= Eat Salmon on Christmas! =

Japanese internet meme

Eat Salmon on Christmas! (クリスマスには鮭を食え, Kurisumasu niwa shake wo kue) is an internet meme originating from a quote made by an antagonist character in an episode of Kaitou Sentai Lupinranger VS Keisatsu Sentai Patranger, a Super Sentai series in 2018. This quote was originally spoken by a salmon villain named Salmorn Shakexanthin on the 45th episode, who replaced chickens with salmon on Christmas, disrupting the sales of chicken while promoting salmon fillets as a food for Christmas. The meme has been used by the Ministry of Agriculture, Forestry and Fisheries from 2021 to promote the consumption of salmon in the said period.

== Origin ==

The quote comes from the 45th episode of the Super Sentai series title Kaitou Sentai Lupinranger VS Keisatsu Sentai Patranger. The episode, titled "Looking Forward to Christmas", featured Salmorn Shakexanthin replacing chicken with salmon fillets and encouraging people to eat them instead for Christmas. During the battle scene, recipes for salmon chahan and hizunamasu are shown.

Eating chicken on Christmas is a tradition unique to Japan, which is said to be influenced by KFC promoting fried chickens in the country since 1974.

== Spread ==
The phrase, along with the hashtag of the quote spread on Twitter after the airing of the episode.

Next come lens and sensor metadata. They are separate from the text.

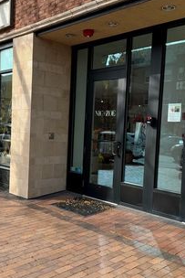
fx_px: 316
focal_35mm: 41
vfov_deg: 47.4
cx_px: 75
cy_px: 145
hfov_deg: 32.6
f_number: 1.78
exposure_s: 1/1524
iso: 80
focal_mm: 6.76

The Ministry of Agriculture, Forestry and Fisheries began promoting the consumption of salmon on the same platform since 2021. This is a part of the ministry's attempt to increase the declining consumption rate of fisheries. Since the spread of the quote, the episode has been uploaded to YouTube by the Toei Tokusatsu channel during the Christmas season several times.